I'd like to duplicate a Java 8 stream so that I can deal with it twice. I can collect
as a list and get new streams from that;
// doSomething() returns a stream
List<A> thing = doSomething().collect(toList());
thing.stream()... // do stuff
thing.stream()... // do other stuff
But I kind of think there should be a more efficient/elegant way.
Is there a way to copy the stream without turning it into a collection?
I'm actually working with a stream of Either
s, so want to process the left projection one way before moving onto the right projection and dealing with that another way. Kind of like this (which, so far, I'm forced to use the toList
trick with).
List<Either<Pair<A, Throwable>, A>> results = doSomething().collect(toList());
Stream<Pair<A, Throwable>> failures = results.stream().flatMap(either -> either.left());
failures.forEach(failure -> ... );
Stream<A> successes = results.stream().flatMap(either -> either.right());
successes.forEach(success -> ... );
I think your assumption about efficiency is kind of backwards. You get this huge efficiency payback if you're only going to use the data once, because you don't have to store it, and streams give you powerful "loop fusion" optimizations that let you flow the whole data efficiently through the pipeline.

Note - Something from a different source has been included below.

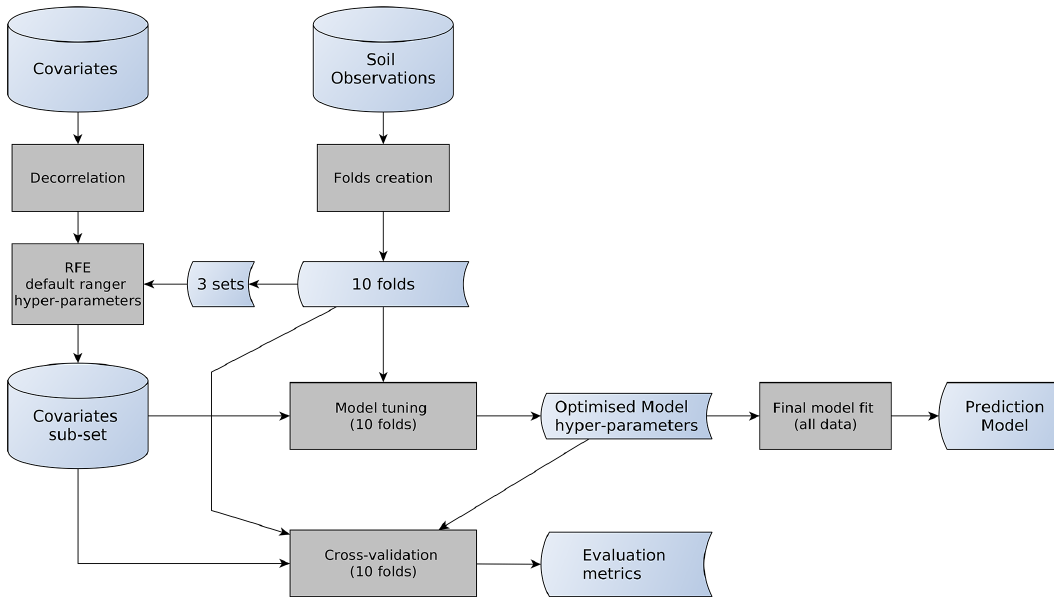
Figure 2. Detailed workflow for the Hyper-parameter selection and cross-validation.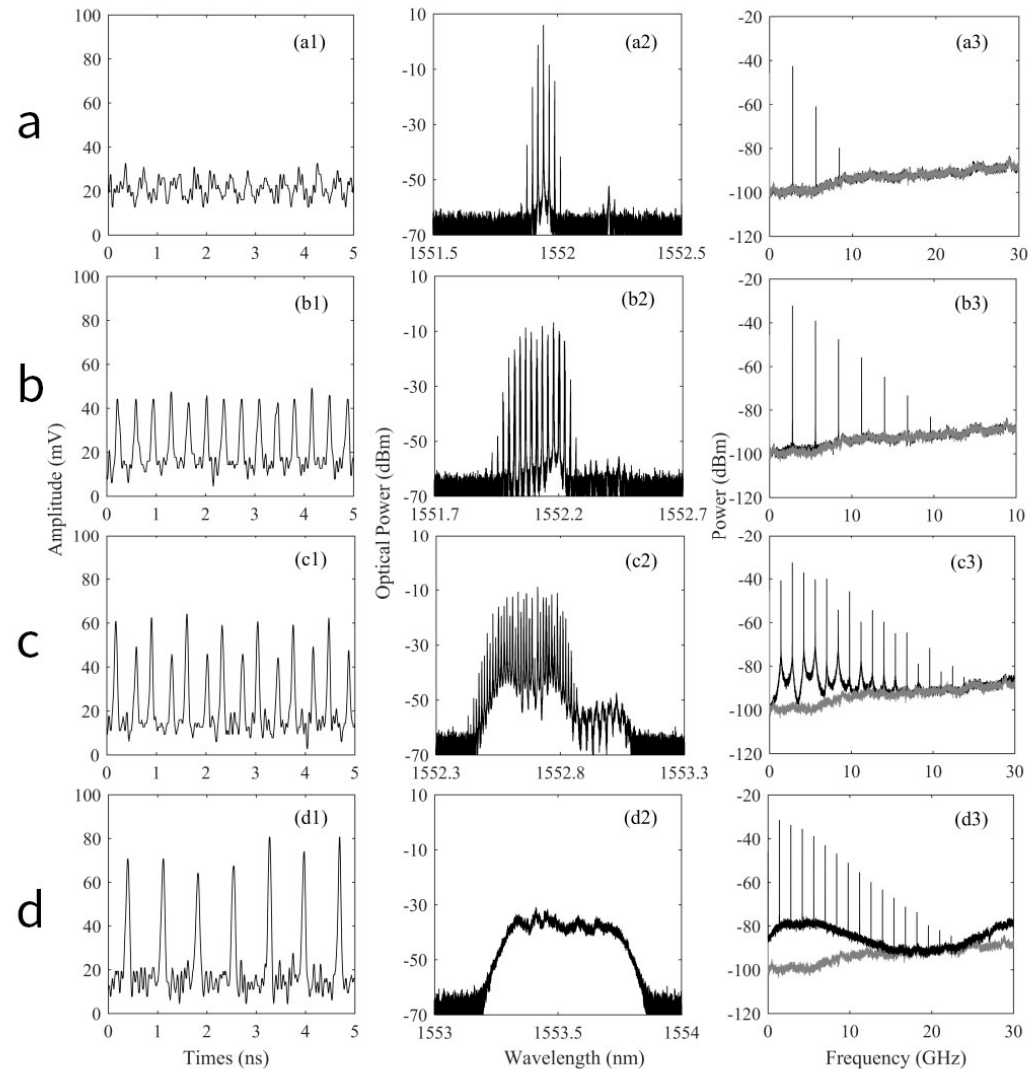
Figure 3. Time series (first column), optical spectra (second column), and power spectra (third column) of a current modulated 1550 nm VCSEL at I = 5.0 mA and f m = 2.8 GHz under di ff erent values of P m , where ( a ) P m = − 5.0 dBm, ( b ) P m = 7.0 dBm, ( c ) P m = 13.0 dBm, and ( d ) P m = 17.0 dBm. The gray curves in the power spectra denote the noise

If you want to re-use the same data, then by definition you either have to generate it twice (deterministically) or store it. If it already happens to be in a collection, great; then iterating it twice is cheap.
We did experiment in the design with "forked streams". What we found was that supporting this had real costs; it burdened the common case (use once) at the expense of the uncommon case. The big problem was dealing with "what happens when the two pipelines don't consume data at the same rate." Now you're back to buffering anyway. This was a feature that clearly didn't carry its weight.
If you want to operate on the same data repeatedly, either store it, or structure your operations as Consumers and do the following:
stream()...stuff....forEach(e -> { consumerA(e); consumerB(e); });
You might also look into the RxJava library, as its processing model lends itself better to this kind of "stream forking".